EXERCISE REQUIREMENTS
A word-for-word copy of the entries is the goal; leave out the pictures.

Records excerpted from a collection:
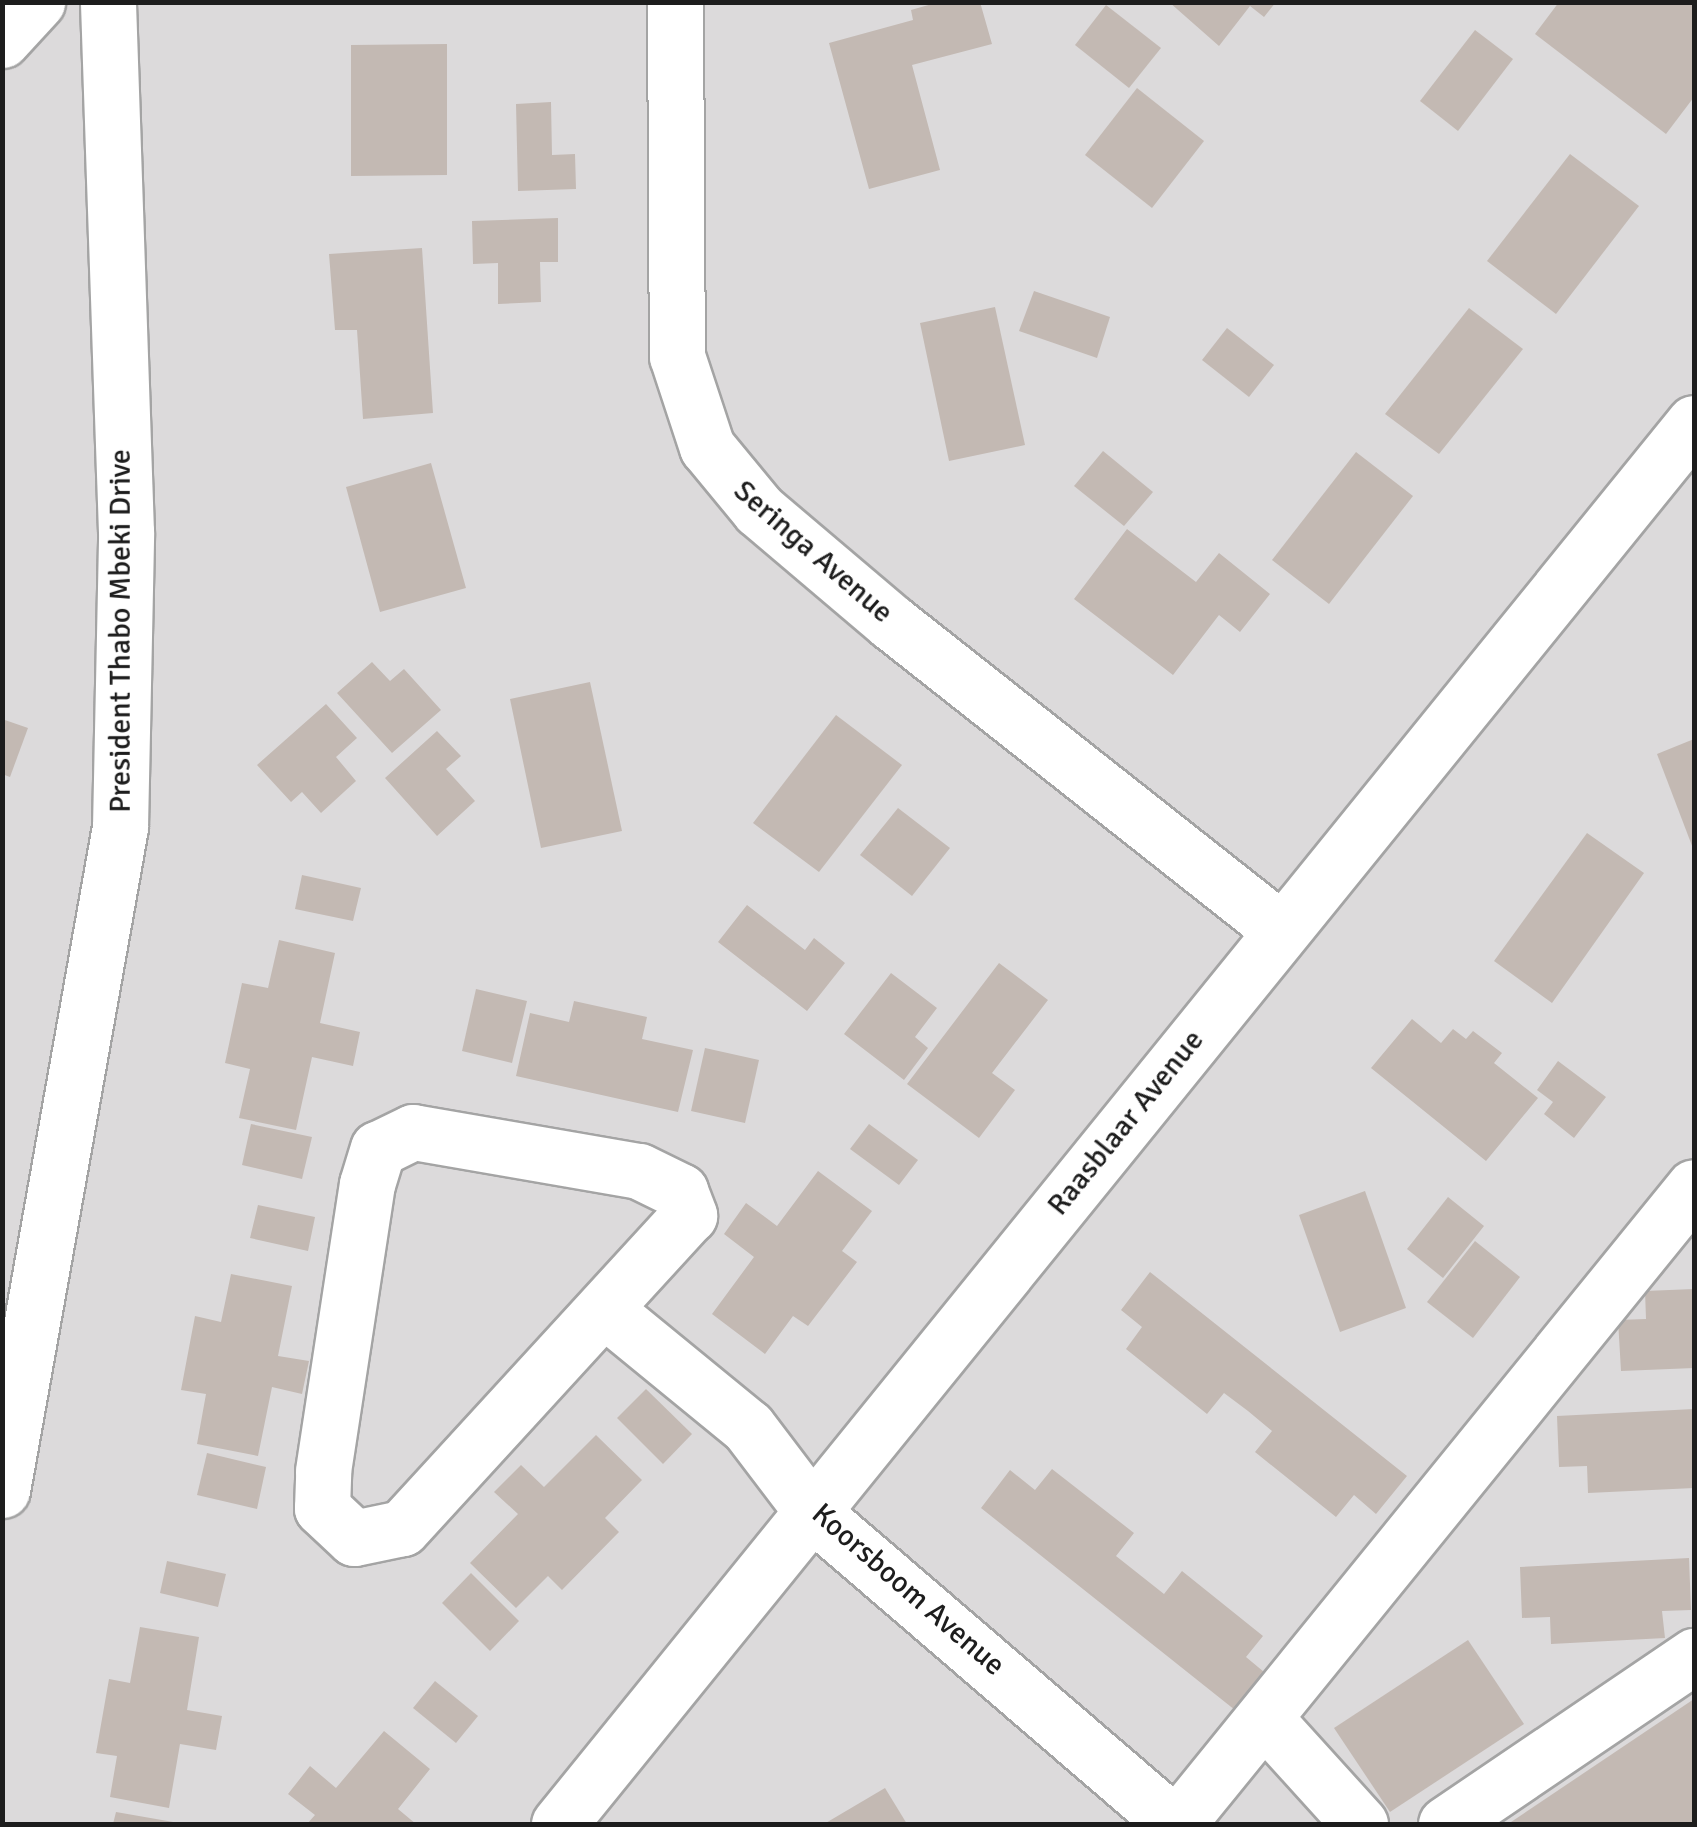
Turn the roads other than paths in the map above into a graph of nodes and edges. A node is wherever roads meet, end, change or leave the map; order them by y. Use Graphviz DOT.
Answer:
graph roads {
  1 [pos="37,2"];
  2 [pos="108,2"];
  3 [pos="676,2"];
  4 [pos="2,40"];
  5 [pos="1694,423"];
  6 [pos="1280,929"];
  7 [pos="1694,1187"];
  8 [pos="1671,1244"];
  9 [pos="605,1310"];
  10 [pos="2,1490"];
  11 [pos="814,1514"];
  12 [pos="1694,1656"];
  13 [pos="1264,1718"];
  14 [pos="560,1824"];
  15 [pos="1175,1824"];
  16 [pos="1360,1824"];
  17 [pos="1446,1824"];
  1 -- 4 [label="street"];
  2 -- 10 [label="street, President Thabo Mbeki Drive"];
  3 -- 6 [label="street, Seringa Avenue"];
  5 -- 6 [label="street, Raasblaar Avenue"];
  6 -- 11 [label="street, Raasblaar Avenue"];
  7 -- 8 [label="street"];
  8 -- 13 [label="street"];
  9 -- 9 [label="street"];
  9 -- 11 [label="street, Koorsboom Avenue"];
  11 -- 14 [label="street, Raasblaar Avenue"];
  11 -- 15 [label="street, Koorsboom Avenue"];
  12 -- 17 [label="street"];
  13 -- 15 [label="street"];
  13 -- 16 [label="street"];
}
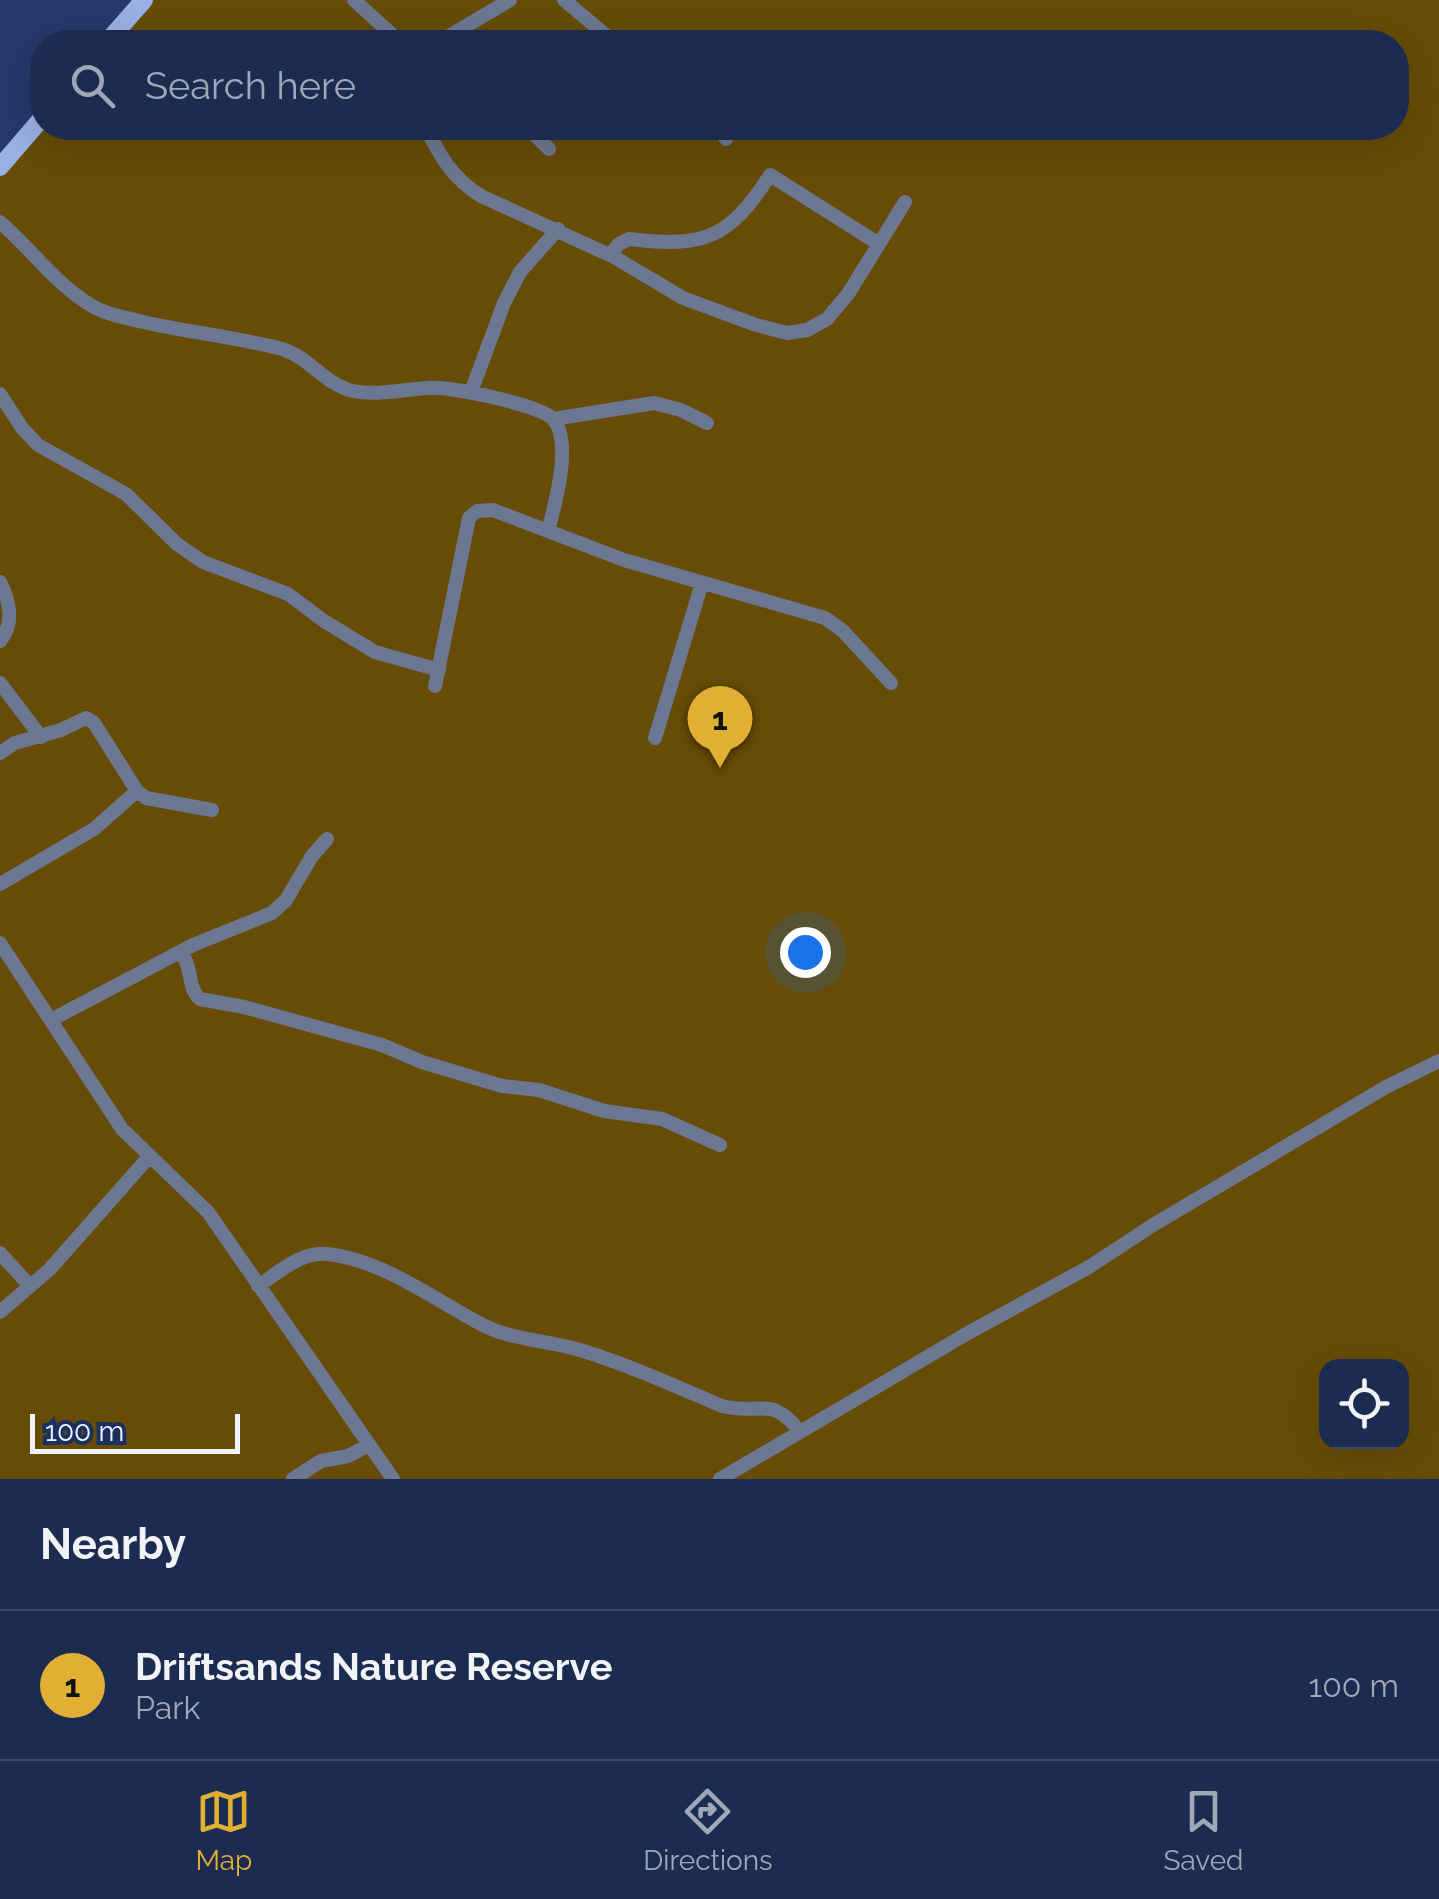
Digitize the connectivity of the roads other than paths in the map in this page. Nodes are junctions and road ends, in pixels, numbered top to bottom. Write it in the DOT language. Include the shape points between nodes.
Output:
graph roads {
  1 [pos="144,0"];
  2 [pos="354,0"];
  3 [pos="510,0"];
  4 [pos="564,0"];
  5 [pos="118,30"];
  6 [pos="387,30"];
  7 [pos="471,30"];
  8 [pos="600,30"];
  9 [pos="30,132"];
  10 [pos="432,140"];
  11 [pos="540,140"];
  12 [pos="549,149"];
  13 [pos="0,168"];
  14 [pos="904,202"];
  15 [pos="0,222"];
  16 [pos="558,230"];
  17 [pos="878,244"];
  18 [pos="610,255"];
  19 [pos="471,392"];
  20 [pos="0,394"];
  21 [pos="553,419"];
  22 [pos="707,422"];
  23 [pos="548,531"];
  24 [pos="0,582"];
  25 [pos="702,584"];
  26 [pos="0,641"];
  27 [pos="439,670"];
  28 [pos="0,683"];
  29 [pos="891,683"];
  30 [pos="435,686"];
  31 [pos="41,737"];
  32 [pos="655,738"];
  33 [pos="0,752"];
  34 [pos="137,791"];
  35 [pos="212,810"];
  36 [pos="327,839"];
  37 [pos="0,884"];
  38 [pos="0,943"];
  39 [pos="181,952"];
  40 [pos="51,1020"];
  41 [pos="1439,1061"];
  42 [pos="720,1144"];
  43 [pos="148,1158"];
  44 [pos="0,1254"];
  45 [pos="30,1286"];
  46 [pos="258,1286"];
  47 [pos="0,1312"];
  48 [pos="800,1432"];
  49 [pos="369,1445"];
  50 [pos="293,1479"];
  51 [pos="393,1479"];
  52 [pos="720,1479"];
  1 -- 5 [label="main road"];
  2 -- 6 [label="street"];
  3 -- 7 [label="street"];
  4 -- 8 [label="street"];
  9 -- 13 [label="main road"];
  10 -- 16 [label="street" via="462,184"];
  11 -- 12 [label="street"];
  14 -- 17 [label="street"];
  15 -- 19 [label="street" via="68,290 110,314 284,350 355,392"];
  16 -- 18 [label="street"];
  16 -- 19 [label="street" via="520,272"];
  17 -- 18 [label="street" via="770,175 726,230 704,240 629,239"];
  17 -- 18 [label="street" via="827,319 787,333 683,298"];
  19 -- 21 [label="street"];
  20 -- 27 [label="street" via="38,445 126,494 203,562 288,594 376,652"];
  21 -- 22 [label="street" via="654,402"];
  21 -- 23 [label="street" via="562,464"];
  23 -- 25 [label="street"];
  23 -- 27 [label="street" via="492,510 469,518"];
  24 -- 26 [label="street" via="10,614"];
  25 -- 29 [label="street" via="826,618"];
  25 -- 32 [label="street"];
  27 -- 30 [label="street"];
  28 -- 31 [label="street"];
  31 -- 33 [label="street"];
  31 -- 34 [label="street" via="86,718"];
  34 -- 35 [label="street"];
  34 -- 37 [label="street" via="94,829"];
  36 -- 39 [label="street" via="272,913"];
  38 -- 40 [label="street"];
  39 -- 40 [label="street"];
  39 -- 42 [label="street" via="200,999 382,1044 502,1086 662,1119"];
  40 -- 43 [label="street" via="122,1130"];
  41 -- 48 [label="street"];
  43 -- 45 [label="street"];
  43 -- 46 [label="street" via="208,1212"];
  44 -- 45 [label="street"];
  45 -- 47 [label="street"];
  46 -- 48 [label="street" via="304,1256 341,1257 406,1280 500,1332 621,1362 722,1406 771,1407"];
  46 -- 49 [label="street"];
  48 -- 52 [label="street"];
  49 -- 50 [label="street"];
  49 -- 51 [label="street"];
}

WRITTEN REPLY
Turn the roads other than paths in the map above into a graph of nodes and edges. A node is wherever roads meet, end, change or leave the map; order them by y. Use Graphviz DOT.
Answer:
graph roads {
  1 [pos="37,2"];
  2 [pos="108,2"];
  3 [pos="676,2"];
  4 [pos="2,40"];
  5 [pos="1694,423"];
  6 [pos="1280,929"];
  7 [pos="1694,1187"];
  8 [pos="1671,1244"];
  9 [pos="605,1310"];
  10 [pos="2,1490"];
  11 [pos="814,1514"];
  12 [pos="1694,1656"];
  13 [pos="1264,1718"];
  14 [pos="560,1824"];
  15 [pos="1175,1824"];
  16 [pos="1360,1824"];
  17 [pos="1446,1824"];
  1 -- 4 [label="street"];
  2 -- 10 [label="street, President Thabo Mbeki Drive"];
  3 -- 6 [label="street, Seringa Avenue"];
  5 -- 6 [label="street, Raasblaar Avenue"];
  6 -- 11 [label="street, Raasblaar Avenue"];
  7 -- 8 [label="street"];
  8 -- 13 [label="street"];
  9 -- 9 [label="street"];
  9 -- 11 [label="street, Koorsboom Avenue"];
  11 -- 14 [label="street, Raasblaar Avenue"];
  11 -- 15 [label="street, Koorsboom Avenue"];
  12 -- 17 [label="street"];
  13 -- 15 [label="street"];
  13 -- 16 [label="street"];
}
Digitize the connectivity of the roads other than paths in the map in this page. Nodes are junctions and road ends, in pixels, numbered top to bottom. Write it in the DOT language. Include the shape points between nodes.
Output:
graph roads {
  1 [pos="144,0"];
  2 [pos="354,0"];
  3 [pos="510,0"];
  4 [pos="564,0"];
  5 [pos="118,30"];
  6 [pos="387,30"];
  7 [pos="471,30"];
  8 [pos="600,30"];
  9 [pos="30,132"];
  10 [pos="432,140"];
  11 [pos="540,140"];
  12 [pos="549,149"];
  13 [pos="0,168"];
  14 [pos="904,202"];
  15 [pos="0,222"];
  16 [pos="558,230"];
  17 [pos="878,244"];
  18 [pos="610,255"];
  19 [pos="471,392"];
  20 [pos="0,394"];
  21 [pos="553,419"];
  22 [pos="707,422"];
  23 [pos="548,531"];
  24 [pos="0,582"];
  25 [pos="702,584"];
  26 [pos="0,641"];
  27 [pos="439,670"];
  28 [pos="0,683"];
  29 [pos="891,683"];
  30 [pos="435,686"];
  31 [pos="41,737"];
  32 [pos="655,738"];
  33 [pos="0,752"];
  34 [pos="137,791"];
  35 [pos="212,810"];
  36 [pos="327,839"];
  37 [pos="0,884"];
  38 [pos="0,943"];
  39 [pos="181,952"];
  40 [pos="51,1020"];
  41 [pos="1439,1061"];
  42 [pos="720,1144"];
  43 [pos="148,1158"];
  44 [pos="0,1254"];
  45 [pos="30,1286"];
  46 [pos="258,1286"];
  47 [pos="0,1312"];
  48 [pos="800,1432"];
  49 [pos="369,1445"];
  50 [pos="293,1479"];
  51 [pos="393,1479"];
  52 [pos="720,1479"];
  1 -- 5 [label="main road"];
  2 -- 6 [label="street"];
  3 -- 7 [label="street"];
  4 -- 8 [label="street"];
  9 -- 13 [label="main road"];
  10 -- 16 [label="street" via="462,184"];
  11 -- 12 [label="street"];
  14 -- 17 [label="street"];
  15 -- 19 [label="street" via="68,290 110,314 284,350 355,392"];
  16 -- 18 [label="street"];
  16 -- 19 [label="street" via="520,272"];
  17 -- 18 [label="street" via="770,175 726,230 704,240 629,239"];
  17 -- 18 [label="street" via="827,319 787,333 683,298"];
  19 -- 21 [label="street"];
  20 -- 27 [label="street" via="38,445 126,494 203,562 288,594 376,652"];
  21 -- 22 [label="street" via="654,402"];
  21 -- 23 [label="street" via="562,464"];
  23 -- 25 [label="street"];
  23 -- 27 [label="street" via="492,510 469,518"];
  24 -- 26 [label="street" via="10,614"];
  25 -- 29 [label="street" via="826,618"];
  25 -- 32 [label="street"];
  27 -- 30 [label="street"];
  28 -- 31 [label="street"];
  31 -- 33 [label="street"];
  31 -- 34 [label="street" via="86,718"];
  34 -- 35 [label="street"];
  34 -- 37 [label="street" via="94,829"];
  36 -- 39 [label="street" via="272,913"];
  38 -- 40 [label="street"];
  39 -- 40 [label="street"];
  39 -- 42 [label="street" via="200,999 382,1044 502,1086 662,1119"];
  40 -- 43 [label="street" via="122,1130"];
  41 -- 48 [label="street"];
  43 -- 45 [label="street"];
  43 -- 46 [label="street" via="208,1212"];
  44 -- 45 [label="street"];
  45 -- 47 [label="street"];
  46 -- 48 [label="street" via="304,1256 341,1257 406,1280 500,1332 621,1362 722,1406 771,1407"];
  46 -- 49 [label="street"];
  48 -- 52 [label="street"];
  49 -- 50 [label="street"];
  49 -- 51 [label="street"];
}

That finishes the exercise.